Senin, 17 Februari 2014

BAGAIMANA MENGELOLA SUMBERDAYA ALAM DALAM PERSPEKTIF ISLAM


Indonesia adalah negeri yang kaya raya sumberdaya alam (SDA). Tengok saja potensinya. Ikan di Laut Indonesia diperkirakan mencapai 6,2 juta ton, belum lagi kandungan mutiara, minyak, dan kandungan mineral lainnya; di samping keindahan alam bawah lautan. Dari potensi ikan saja, bisa diperoleh devisa lebih dari 8 miliar US dolar setiap tahunnya. Sementara itu, di daratan terdapat berbagai bentuk barang tambang berupa emas, nikel, timah, tembaga, batubara, dan sebagainya. Di perut bumi sendiri tersimpan gas dan minyak cukup besar. Kandungan emas di bumi Papua yang kini dikelola perusahaan asing PT. Freeport Indonesia misalnya, konon termasuk yang terbesar di dunia.

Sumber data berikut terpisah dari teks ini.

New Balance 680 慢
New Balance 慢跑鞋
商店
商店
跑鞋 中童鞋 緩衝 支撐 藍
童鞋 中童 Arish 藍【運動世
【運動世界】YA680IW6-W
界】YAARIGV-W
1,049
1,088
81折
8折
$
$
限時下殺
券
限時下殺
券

Dalam bidang perminyakan, hampir semua sumur minyak di Indonesia telah dikuasai oleh perusahaan raksasa minyak asing seperti Exxon (melalui Caltex), Atlantic Richfield (melalui Arco Indonesia), dan Mobil Oil. Selebihnya, Pertamina yang memproduksi. Belakangan muncul pengusaha-pengusaha swasta nasional yang ikut menyedot minyak untuk perusahaan mereka.

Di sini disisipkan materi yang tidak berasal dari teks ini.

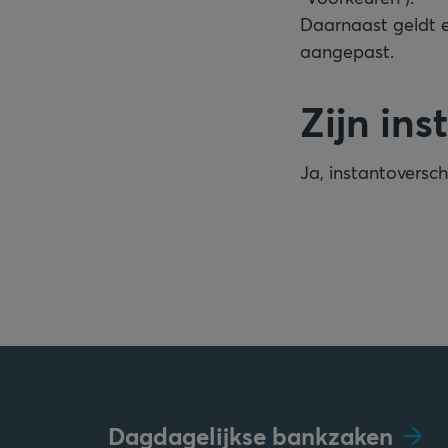
Daarnaast geldt e
aangepast.
Zijn ins
Ja, instantoverschr
Dagdagelijkse bankzaken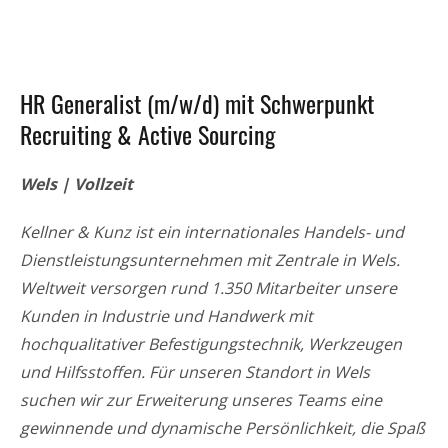
HR Generalist (m/w/d) mit Schwerpunkt
Recruiting & Active Sourcing
Wels | Vollzeit
Kellner & Kunz ist ein internationales Handels- und
Dienstleistungsunternehmen mit Zentrale in Wels.
Weltweit versorgen rund 1.350 Mitarbeiter unsere
Kunden in Industrie und Handwerk mit
hochqualitativer Befestigungstechnik, Werkzeugen
und Hilfsstoffen. Für unseren Standort in Wels
suchen wir zur Erweiterung unseres Teams eine
gewinnende und dynamische Persönlichkeit, die Spaß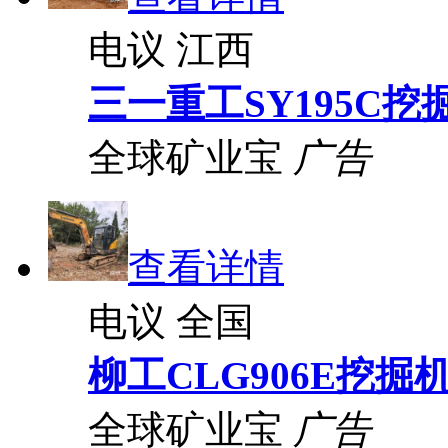
电议
江西
三一重工SY195C挖
全球矿业宝
广告
查看详情
电议
全国
柳工CLG906E挖掘
全球矿业宝
广告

Di kehutanan, rata-rata hasil hutan di Indonesia kini diperkirakan mencapai sekitar 7-8 miliar US dolar. Yang masuk ke dalam kas negara hanya 17 persen, 83 persen masuk ke kantong pengusaha HPH. Akhirnya, rakyat yang memiliki hutan itu tidak kebagian apa-apa.
Jika kondisi seperti ini tidak segera dibenahi, boleh jadi akan timbul bencana ekonomi yang lebih berat dalam jangka pendek maupun jangka panjang. Pertanyaannya, mengapa hal itu bisa terjadi? Tidak sadar kalau kita kaya? Tidak tahu cara mengolahnya ? Atau kesemrawutan dalam pengelolaannya?
Dalam pandangan Islam, hutan dan barang tambang jumlahnya sangat besar, seperti garam, batubara, emas, perak, besi, tembaga, timah, dan sebagainya adalah milik umum. Yang juga menjadi milik umum lainnya adalah jalan, sungai, laut, danau, tanah-tanah umum, teluk, selat, masjid, sekolah milik negara, rumah sakit negara, lapangan, dan sebagainya. Milik umum harus dikelola hanya oleh negara yang hasilnya harus dikembalikan kepada rakyat dalam bentuk barang yang murah atau subsidi untuk fasilitas kebutuhan primer seperti pendidikan, kesehatan, dan fasilitas umum. Sehingga pendidikan dapat gratis, listrik murah, dan sebagainya.
Semua yang menjadi milik umum tidak boleh dikuasai oleh perusahaan perorangan apalagi perusahaan asing. Jika itu tetap dilakukan, maka di masa yang akan datang kita akan semakin miskin dan sangat mungkin akan menjadi negara yang selalu mengemis kepada negara asing. Maukah kita seperti itu?! Jelas tidak
Dengan demikian tidak ada jalan lain kecuali kita segera kembali kepada Islam. Tidak mungkin pengelolaan sumberdaya alam itu dapat berjalan dengan baik kalau kita masih menerapkan system kapitalis yang sekuler seperti sekarang ini
Jika demikian, keraguan apalagi yang masih menyelimuti kita untuk menerapkan Syariat Islam?